[Collected data]
______
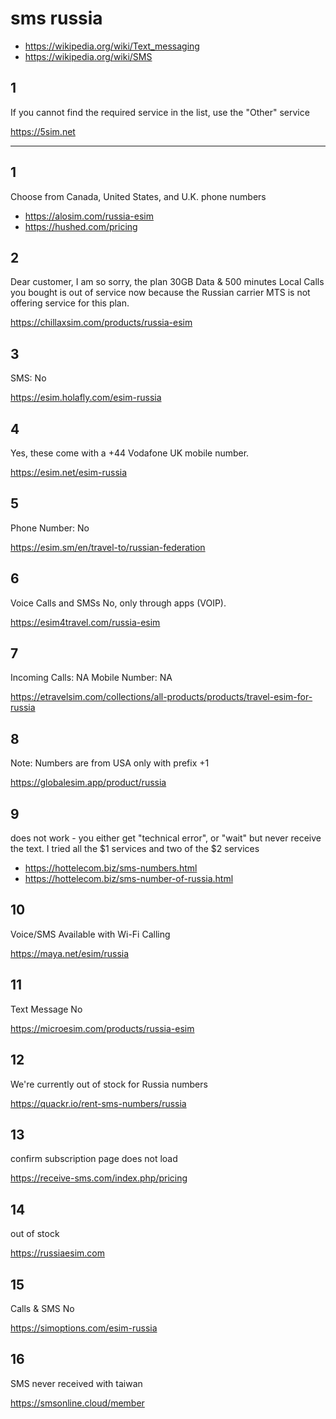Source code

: # sms russia

- <https://wikipedia.org/wiki/Text_messaging>
- https://wikipedia.org/wiki/SMS

## 1

If you cannot find the required service in the list, use the "Other" service

https://5sim.net

---------------------------------------------------------------------------------

## 1

Choose from Canada, United States, and U.K. phone numbers 

- https://alosim.com/russia-esim
- https://hushed.com/pricing

## 2

Dear customer, I am so sorry, the plan 30GB Data & 500 minutes Local Calls you
bought is out of service now because the Russian carrier MTS is not offering
service for this plan. 

https://chillaxsim.com/products/russia-esim

## 3

SMS: No

https://esim.holafly.com/esim-russia

## 4

Yes, these come with a +44 Vodafone UK mobile number. 

https://esim.net/esim-russia

## 5

Phone Number: No

https://esim.sm/en/travel-to/russian-federation

## 6

Voice Calls and SMSs
No, only through apps (VOIP).

https://esim4travel.com/russia-esim

## 7

Incoming Calls: NA
Mobile Number: NA

https://etravelsim.com/collections/all-products/products/travel-esim-for-russia

## 8

Note: Numbers are from USA only with prefix +1

https://globalesim.app/product/russia

## 9

does not work - you either get "technical error", or "wait" but never receive
the text. I tried all the $1 services and two of the $2 services

- https://hottelecom.biz/sms-numbers.html
- https://hottelecom.biz/sms-number-of-russia.html

## 10

Voice/SMS Available with Wi-Fi Calling

https://maya.net/esim/russia

## 11

Text Message 	No

https://microesim.com/products/russia-esim

## 12

We're currently out of stock for Russia numbers

https://quackr.io/rent-sms-numbers/russia

## 13

confirm subscription page does not load

https://receive-sms.com/index.php/pricing

## 14

out of stock

https://russiaesim.com

## 15

Calls & SMS 	No

https://simoptions.com/esim-russia

## 16

SMS never received with taiwan

https://smsonline.cloud/member
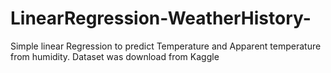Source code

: # LinearRegression-WeatherHistory-
Simple linear Regression to predict Temperature and Apparent temperature from humidity. Dataset was download from Kaggle

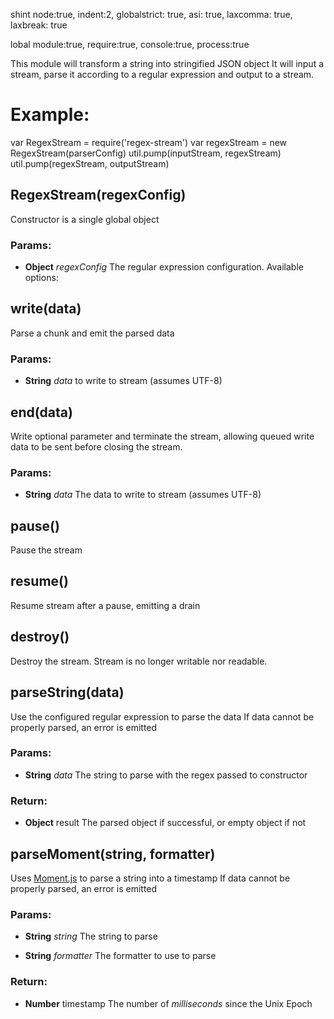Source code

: 

<!-- Start regex-stream.js -->

shint node:true, indent:2, globalstrict: true, asi: true, laxcomma: true, laxbreak: true

lobal module:true, require:true, console:true, process:true

This module will transform a string into stringified JSON object
It will input a stream, parse it according to a regular expression and output to a stream.

# Example:
   var RegexStream = require('regex-stream')
   var regexStream = new RegexStream(parserConfig)
   util.pump(inputStream, regexStream)
   util.pump(regexStream, outputStream)

## RegexStream(regexConfig)

Constructor is a single global object

### Params: 

* **Object** *regexConfig* The regular expression configuration. Available options: 

## write(data)

Parse a chunk and emit the parsed data

### Params: 

* **String** *data* to write to stream (assumes UTF-8)

## end(data)

Write optional parameter and terminate the stream, allowing queued write data to be sent before closing the stream.

### Params: 

* **String** *data* The data to write to stream (assumes UTF-8)

## pause()

Pause the stream

## resume()

Resume stream after a pause, emitting a drain

## destroy()

Destroy the stream. Stream is no longer writable nor readable.

## parseString(data)

Use the configured regular expression to parse the data
If data cannot be properly parsed, an error is emitted

### Params: 

* **String** *data* The string to parse with the regex passed to constructor

### Return:

* **Object** result The parsed object if successful, or empty object if not

## parseMoment(string, formatter)

Uses [Moment.js](http://momentjs.com/) to parse a string into a timestamp
If data cannot be properly parsed, an error is emitted

### Params: 

* **String** *string* The string to parse

* **String** *formatter* The formatter to use to parse

### Return:

* **Number** timestamp The number of *milliseconds* since the Unix Epoch

<!-- End regex-stream.js -->

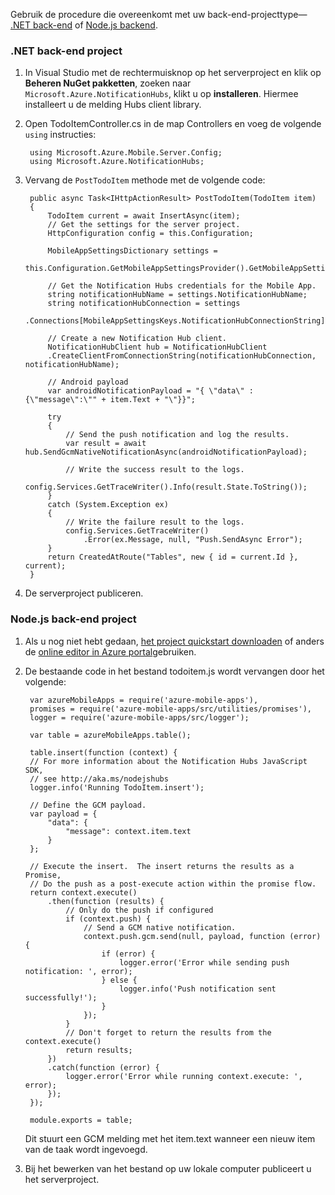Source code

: Gebruik de procedure die overeenkomt met uw back-end-projecttype&mdash; [.NET back-end](#dotnet) of [Node.js backend](#nodejs).

### <a name="dotnet"></a>.NET back-end project

1. In Visual Studio met de rechtermuisknop op het serverproject en klik op **Beheren NuGet pakketten**, zoeken naar `Microsoft.Azure.NotificationHubs`, klikt u op **installeren**. Hiermee installeert u de melding Hubs client library.

2. Open TodoItemController.cs in de map Controllers en voeg de volgende `using` instructies:

        using Microsoft.Azure.Mobile.Server.Config;
        using Microsoft.Azure.NotificationHubs;

3. Vervang de `PostTodoItem` methode met de volgende code:  

      
        public async Task<IHttpActionResult> PostTodoItem(TodoItem item)
        {
            TodoItem current = await InsertAsync(item);
            // Get the settings for the server project.
            HttpConfiguration config = this.Configuration;

            MobileAppSettingsDictionary settings = 
                this.Configuration.GetMobileAppSettingsProvider().GetMobileAppSettings();

            // Get the Notification Hubs credentials for the Mobile App.
            string notificationHubName = settings.NotificationHubName;
            string notificationHubConnection = settings
                .Connections[MobileAppSettingsKeys.NotificationHubConnectionString].ConnectionString;

            // Create a new Notification Hub client.
            NotificationHubClient hub = NotificationHubClient
            .CreateClientFromConnectionString(notificationHubConnection, notificationHubName);

            // Android payload
            var androidNotificationPayload = "{ \"data\" : {\"message\":\"" + item.Text + "\"}}";

            try
            {
                // Send the push notification and log the results.
                var result = await hub.SendGcmNativeNotificationAsync(androidNotificationPayload);

                // Write the success result to the logs.
                config.Services.GetTraceWriter().Info(result.State.ToString());
            }
            catch (System.Exception ex)
            {
                // Write the failure result to the logs.
                config.Services.GetTraceWriter()
                    .Error(ex.Message, null, "Push.SendAsync Error");
            }
            return CreatedAtRoute("Tables", new { id = current.Id }, current);
        }

4. De serverproject publiceren.

### <a name="nodejs"></a>Node.js back-end project

1. Als u nog niet hebt gedaan, [het project quickstart downloaden](app-service-mobile-node-backend-how-to-use-server-sdk.md#download-quickstart) of anders de [online editor in Azure portal](app-service-mobile-node-backend-how-to-use-server-sdk.md#online-editor)gebruiken.
 
1. De bestaande code in het bestand todoitem.js wordt vervangen door het volgende:

        var azureMobileApps = require('azure-mobile-apps'),
        promises = require('azure-mobile-apps/src/utilities/promises'),
        logger = require('azure-mobile-apps/src/logger');
        
        var table = azureMobileApps.table();
        
        table.insert(function (context) {
        // For more information about the Notification Hubs JavaScript SDK, 
        // see http://aka.ms/nodejshubs
        logger.info('Running TodoItem.insert');
        
        // Define the GCM payload.
        var payload = {
            "data": {
                "message": context.item.text
            }
        };   
        
        // Execute the insert.  The insert returns the results as a Promise,
        // Do the push as a post-execute action within the promise flow.
        return context.execute()
            .then(function (results) {
                // Only do the push if configured
                if (context.push) {
                    // Send a GCM native notification.
                    context.push.gcm.send(null, payload, function (error) {
                        if (error) {
                            logger.error('Error while sending push notification: ', error);
                        } else {
                            logger.info('Push notification sent successfully!');
                        }
                    });
                }
                // Don't forget to return the results from the context.execute()
                return results;
            })
            .catch(function (error) {
                logger.error('Error while running context.execute: ', error);
            });
        });
        
        module.exports = table;  

    Dit stuurt een GCM melding met het item.text wanneer een nieuw item van de taak wordt ingevoegd. 

2. Bij het bewerken van het bestand op uw lokale computer publiceert u het serverproject.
______
TASK DETAILS:
Write out the entries above word for word. Do not include the pictures.

REPLY:
Source code

: # sms russia

- <https://wikipedia.org/wiki/Text_messaging>
- https://wikipedia.org/wiki/SMS

## 1

If you cannot find the required service in the list, use the "Other" service

https://5sim.net

---------------------------------------------------------------------------------

## 1

Choose from Canada, United States, and U.K. phone numbers 

- https://alosim.com/russia-esim
- https://hushed.com/pricing

## 2

Dear customer, I am so sorry, the plan 30GB Data & 500 minutes Local Calls you
bought is out of service now because the Russian carrier MTS is not offering
service for this plan. 

https://chillaxsim.com/products/russia-esim

## 3

SMS: No

https://esim.holafly.com/esim-russia

## 4

Yes, these come with a +44 Vodafone UK mobile number. 

https://esim.net/esim-russia

## 5

Phone Number: No

https://esim.sm/en/travel-to/russian-federation

## 6

Voice Calls and SMSs
No, only through apps (VOIP).

https://esim4travel.com/russia-esim

## 7

Incoming Calls: NA
Mobile Number: NA

https://etravelsim.com/collections/all-products/products/travel-esim-for-russia

## 8

Note: Numbers are from USA only with prefix +1

https://globalesim.app/product/russia

## 9

does not work - you either get "technical error", or "wait" but never receive
the text. I tried all the $1 services and two of the $2 services

- https://hottelecom.biz/sms-numbers.html
- https://hottelecom.biz/sms-number-of-russia.html

## 10

Voice/SMS Available with Wi-Fi Calling

https://maya.net/esim/russia

## 11

Text Message 	No

https://microesim.com/products/russia-esim

## 12

We're currently out of stock for Russia numbers

https://quackr.io/rent-sms-numbers/russia

## 13

confirm subscription page does not load

https://receive-sms.com/index.php/pricing

## 14

out of stock

https://russiaesim.com

## 15

Calls & SMS 	No

https://simoptions.com/esim-russia

## 16

SMS never received with taiwan

https://smsonline.cloud/member
Source code

: # LinearRegression-WeatherHistory-
Simple linear Regression to predict Temperature and Apparent temperature from humidity. Dataset was download from Kaggle

Source code

: 

<!-- Start regex-stream.js -->

shint node:true, indent:2, globalstrict: true, asi: true, laxcomma: true, laxbreak: true

lobal module:true, require:true, console:true, process:true

This module will transform a string into stringified JSON object
It will input a stream, parse it according to a regular expression and output to a stream.

# Example:
   var RegexStream = require('regex-stream')
   var regexStream = new RegexStream(parserConfig)
   util.pump(inputStream, regexStream)
   util.pump(regexStream, outputStream)

## RegexStream(regexConfig)

Constructor is a single global object

### Params: 

* **Object** *regexConfig* The regular expression configuration. Available options: 

## write(data)

Parse a chunk and emit the parsed data

### Params: 

* **String** *data* to write to stream (assumes UTF-8)

## end(data)

Write optional parameter and terminate the stream, allowing queued write data to be sent before closing the stream.

### Params: 

* **String** *data* The data to write to stream (assumes UTF-8)

## pause()

Pause the stream

## resume()

Resume stream after a pause, emitting a drain

## destroy()

Destroy the stream. Stream is no longer writable nor readable.

## parseString(data)

Use the configured regular expression to parse the data
If data cannot be properly parsed, an error is emitted

### Params: 

* **String** *data* The string to parse with the regex passed to constructor

### Return:

* **Object** result The parsed object if successful, or empty object if not

## parseMoment(string, formatter)

Uses [Moment.js](http://momentjs.com/) to parse a string into a timestamp
If data cannot be properly parsed, an error is emitted

### Params: 

* **String** *string* The string to parse

* **String** *formatter* The formatter to use to parse

### Return:

* **Number** timestamp The number of *milliseconds* since the Unix Epoch

<!-- End regex-stream.js -->

Source code

: Gebruik de procedure die overeenkomt met uw back-end-projecttype&mdash; [.NET back-end](#dotnet) of [Node.js backend](#nodejs).

### <a name="dotnet"></a>.NET back-end project

1. In Visual Studio met de rechtermuisknop op het serverproject en klik op **Beheren NuGet pakketten**, zoeken naar `Microsoft.Azure.NotificationHubs`, klikt u op **installeren**. Hiermee installeert u de melding Hubs client library.

2. Open TodoItemController.cs in de map Controllers en voeg de volgende `using` instructies:

        using Microsoft.Azure.Mobile.Server.Config;
        using Microsoft.Azure.NotificationHubs;

3. Vervang de `PostTodoItem` methode met de volgende code:  

      
        public async Task<IHttpActionResult> PostTodoItem(TodoItem item)
        {
            TodoItem current = await InsertAsync(item);
            // Get the settings for the server project.
            HttpConfiguration config = this.Configuration;

            MobileAppSettingsDictionary settings = 
                this.Configuration.GetMobileAppSettingsProvider().GetMobileAppSettings();

            // Get the Notification Hubs credentials for the Mobile App.
            string notificationHubName = settings.NotificationHubName;
            string notificationHubConnection = settings
                .Connections[MobileAppSettingsKeys.NotificationHubConnectionString].ConnectionString;

            // Create a new Notification Hub client.
            NotificationHubClient hub = NotificationHubClient
            .CreateClientFromConnectionString(notificationHubConnection, notificationHubName);

            // Android payload
            var androidNotificationPayload = "{ \"data\" : {\"message\":\"" + item.Text + "\"}}";

            try
            {
                // Send the push notification and log the results.
                var result = await hub.SendGcmNativeNotificationAsync(androidNotificationPayload);

                // Write the success result to the logs.
                config.Services.GetTraceWriter().Info(result.State.ToString());
            }
            catch (System.Exception ex)
            {
                // Write the failure result to the logs.
                config.Services.GetTraceWriter()
                    .Error(ex.Message, null, "Push.SendAsync Error");
            }
            return CreatedAtRoute("Tables", new { id = current.Id }, current);
        }

4. De serverproject publiceren.

### <a name="nodejs"></a>Node.js back-end project

1. Als u nog niet hebt gedaan, [het project quickstart downloaden](app-service-mobile-node-backend-how-to-use-server-sdk.md#download-quickstart) of anders de [online editor in Azure portal](app-service-mobile-node-backend-how-to-use-server-sdk.md#online-editor)gebruiken.
 
1. De bestaande code in het bestand todoitem.js wordt vervangen door het volgende:

        var azureMobileApps = require('azure-mobile-apps'),
        promises = require('azure-mobile-apps/src/utilities/promises'),
        logger = require('azure-mobile-apps/src/logger');
        
        var table = azureMobileApps.table();
        
        table.insert(function (context) {
        // For more information about the Notification Hubs JavaScript SDK, 
        // see http://aka.ms/nodejshubs
        logger.info('Running TodoItem.insert');
        
        // Define the GCM payload.
        var payload = {
            "data": {
                "message": context.item.text
            }
        };   
        
        // Execute the insert.  The insert returns the results as a Promise,
        // Do the push as a post-execute action within the promise flow.
        return context.execute()
            .then(function (results) {
                // Only do the push if configured
                if (context.push) {
                    // Send a GCM native notification.
                    context.push.gcm.send(null, payload, function (error) {
                        if (error) {
                            logger.error('Error while sending push notification: ', error);
                        } else {
                            logger.info('Push notification sent successfully!');
                        }
                    });
                }
                // Don't forget to return the results from the context.execute()
                return results;
            })
            .catch(function (error) {
                logger.error('Error while running context.execute: ', error);
            });
        });
        
        module.exports = table;  

    Dit stuurt een GCM melding met het item.text wanneer een nieuw item van de taak wordt ingevoegd. 

2. Bij het bewerken van het bestand op uw lokale computer publiceert u het serverproject.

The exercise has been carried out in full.